What is being asked -> Recast the lines from the one containing "1. I will look" through the one containing "Choose the correct option", both included, as a Markdown table with the columns "No." and "Line". Number each row and leave out blank lines.

The data ->

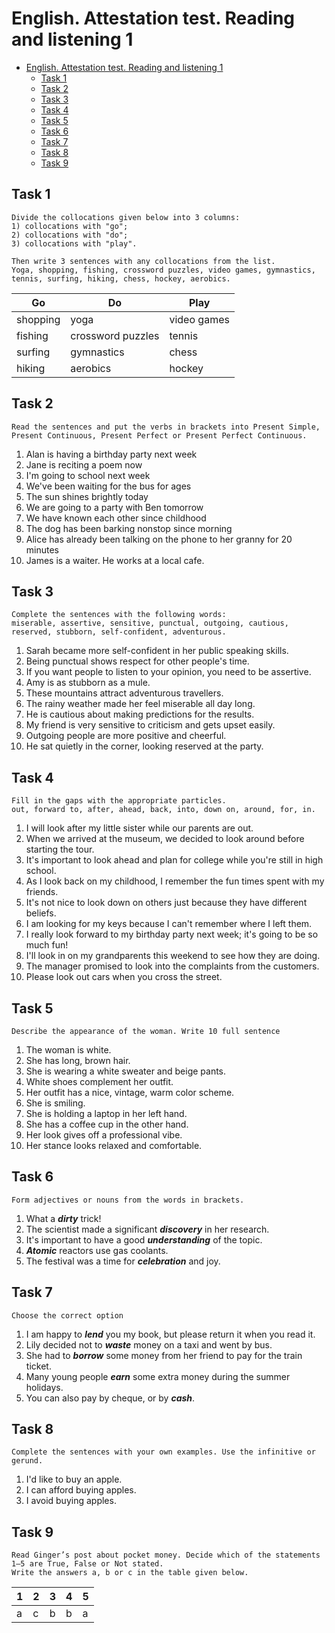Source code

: # English. Attestation test. Reading and listening 1

<!--toc:start-->
- [English. Attestation test. Reading and listening 1](#english-attestation-test-reading-and-listening-1)
  - [Task 1](#task-1)
  - [Task 2](#task-2)
  - [Task 3](#task-3)
  - [Task 4](#task-4)
  - [Task 5](#task-5)
  - [Task 6](#task-6)
  - [Task 7](#task-7)
  - [Task 8](#task-8)
  - [Task 9](#task-9)
<!--toc:end-->

## Task 1

    Divide the collocations given below into 3 columns:
    1) collocations with "go";
    2) collocations with "do";
    3) collocations with "play".

    Then write 3 sentences with any collocations from the list.
    Yoga, shopping, fishing, crossword puzzles, video games, gymnastics, tennis, surfing, hiking, chess, hockey, aerobics.

| Go       | Do                | Play        |
| -------- | ----------------- | ----------- |
| shopping | yoga              | video games |
| fishing  | crossword puzzles | tennis      |
| surfing  | gymnastics        | chess       |
| hiking   | aerobics          | hockey      |

## Task 2

    Read the sentences and put the verbs in brackets into Present Simple, Present Continuous, Present Perfect or Present Perfect Continuous.

1. Alan is having a birthday party next week
2. Jane is reciting a poem now
3. I'm going to school next week
4. We've been waiting for the bus for ages
5. The sun shines brightly today
6. We are going to a party with Ben tomorrow
7. We have known each other since childhood
8. The dog has been barking nonstop since morning
9. Alice has already been talking on the phone to her granny for 20 minutes
10. James is a waiter. He works at a local cafe.

## Task 3

    Complete the sentences with the following words:
    miserable, assertive, sensitive, punctual, outgoing, cautious, reserved, stubborn, self-confident, adventurous.

1. Sarah became more self-confident in her public speaking skills.
2. Being punctual shows respect for other people's time.
3. If you want people to listen to your opinion, you need to be assertive.
4. Amy is as stubborn as a mule.
5. These mountains attract adventurous travellers.
6. The rainy weather made her feel miserable all day long.
7. He is cautious about making predictions for the results.
8. My friend is very sensitive to criticism and gets upset easily.
9. Outgoing people are more positive and cheerful.
10. He sat quietly in the corner, looking reserved at the party.

## Task 4

    Fill in the gaps with the appropriate particles.
    out, forward to, after, ahead, back, into, down on, around, for, in.

1. I will look after my little sister while our parents are out.
2. When we arrived at the museum, we decided to look around before starting the tour.
3. It's important to look ahead and plan for college while you're still in high school.
4. As I look back on my childhood, I remember the fun times spent with my friends.
5. It's not nice to look down on others just because they have different beliefs.
6. I am looking for my keys because I can't remember where I left them.
7. I really look forward to my birthday party next week; it's going to be so much fun!
8. I'll look in on my grandparents this weekend to see how they are doing.
9. The manager promised to look into the complaints from the customers.
10. Please look out cars when you cross the street.

## Task 5

    Describe the appearance of the woman. Write 10 full sentence

1. The woman is white.
2. She has long, brown hair.
3. She is wearing a white sweater and beige pants.
4. White shoes complement her outfit.
5. Her outfit has a nice, vintage, warm color scheme.
6. She is smiling.
7. She is holding a laptop in her left hand.
8. She has a coffee cup in the other hand.
9. Her look gives off a professional vibe.
10. Her stance looks relaxed and comfortable.

## Task 6

    Form adjectives or nouns from the words in brackets.

1. What a ***dirty*** trick!
2. The scientist made a significant ***discovery*** in her research.
3. It's important to have a good ***understanding*** of the topic.
4. ***Atomic*** reactors use gas coolants.
5. The festival was a time for ***celebration*** and joy.

## Task 7

    Choose the correct option

1. I am happy to ***lend*** you my book, but please return it when you read it.
2. Lily decided not to ***waste*** money on a taxi and went by bus.
3. She had to ***borrow*** some money from her friend to pay for the train ticket.
4. Many young people ***earn*** some extra money during the summer holidays.
5. You can also pay by cheque, or by ***cash***.

## Task 8

    Complete the sentences with your own examples. Use the infinitive or gerund.

1. I'd like to buy an apple.
2. I can afford buying apples.
3. I avoid buying apples.

## Task 9

    Read Ginger’s post about pocket money. Decide which of the statements 1–5 are True, False or Not stated.
    Write the answers a, b or c in the table given below.

| 1 | 2 | 3 | 4 | 5 |
| - | - | - | - | - |
| a | c | b | b | a |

Your response ->
| No. | Line |
|---|---|
| 1 | 1. I will look after my little sister while our parents are out. |
| 2 | 2. When we arrived at the museum, we decided to look around before starting the tour. |
| 3 | 3. It's important to look ahead and plan for college while you're still in high school. |
| 4 | 4. As I look back on my childhood, I remember the fun times spent with my friends. |
| 5 | 5. It's not nice to look down on others just because they have different beliefs. |
| 6 | 6. I am looking for my keys because I can't remember where I left them. |
| 7 | 7. I really look forward to my birthday party next week; it's going to be so much fun! |
| 8 | 8. I'll look in on my grandparents this weekend to see how they are doing. |
| 9 | 9. The manager promised to look into the complaints from the customers. |
| 10 | 10. Please look out cars when you cross the street. |
| 11 | ## Task 5 |
| 12 |     Describe the appearance of the woman. Write 10 full sentence |
| 13 | 1. The woman is white. |
| 14 | 2. She has long, brown hair. |
| 15 | 3. She is wearing a white sweater and beige pants. |
| 16 | 4. White shoes complement her outfit. |
| 17 | 5. Her outfit has a nice, vintage, warm color scheme. |
| 18 | 6. She is smiling. |
| 19 | 7. She is holding a laptop in her left hand. |
| 20 | 8. She has a coffee cup in the other hand. |
| 21 | 9. Her look gives off a professional vibe. |
| 22 | 10. Her stance looks relaxed and comfortable. |
| 23 | ## Task 6 |
| 24 |     Form adjectives or nouns from the words in brackets. |
| 25 | 1. What a ***dirty*** trick! |
| 26 | 2. The scientist made a significant ***discovery*** in her research. |
| 27 | 3. It's important to have a good ***understanding*** of the topic. |
| 28 | 4. ***Atomic*** reactors use gas coolants. |
| 29 | 5. The festival was a time for ***celebration*** and joy. |
| 30 | ## Task 7 |
| 31 |     Choose the correct option |